Dr. Andre Rendeiro, who was a postdoctoral fellow at Weill Cornell Medicine during the study and is now a primary investigator at the Austrian Academy of Sciences’ Research Center for Molecular Medicine in Vienna, Austria, compares the new technique to mapping a metropolis like New York: “One approach would be to go to every crossroads and count each type of building: is it residential, commercial, or a shop or restaurant?” Putting all of the data into one matrix and the positions of the buildings into another, one might combine the two matrices and seek for patterns.

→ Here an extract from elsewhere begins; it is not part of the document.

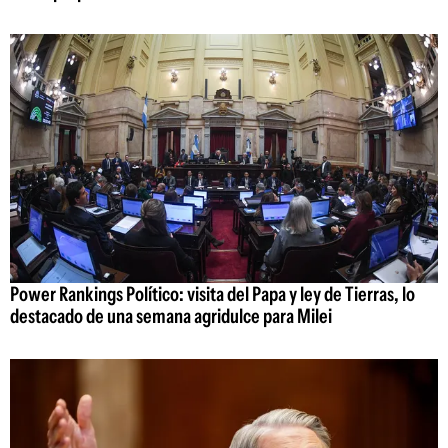
Power Rankings Político: visita del Papa y ley de Tierras, lo
destacado de una semana agridulce para Milei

“Essentially, we could begin to make broad statements about where different neighbourhoods are and where their borders are based on the abundance of, say, residential versus commercial buildings – just as anyone walking through the Upper East Side, Midtown, or Downtown would do based on their observations,” Dr. Rendeiro explained.
The researchers utilised the novel technology to create precise maps of several types of tissues, detecting and measuring new elements of microanatomy – the patterns that arise at a microscopic scale when cells interact and govern tissue function. They also proved that their approach could create delicate shades of differentiation between different disease states in collaboration with a colleague at the University of North Carolina in Chapel Hill who studies lung illness.
While cancer and other chronic diseases can produce significant changes in tissue structure, precise microanatomy may also aid in the diagnosis and treatment of more acute ailments. Rendeiro cites severe COVID-19 as an example, stating that “a lot of immune cells go into the neighbourhood, and there’s pretty significant alteration in the lung tissue.” The researchers are now using their innovative method to a variety of tissues to better understand how changes in tissue architecture underpin tissue function in health and malfunction in illness.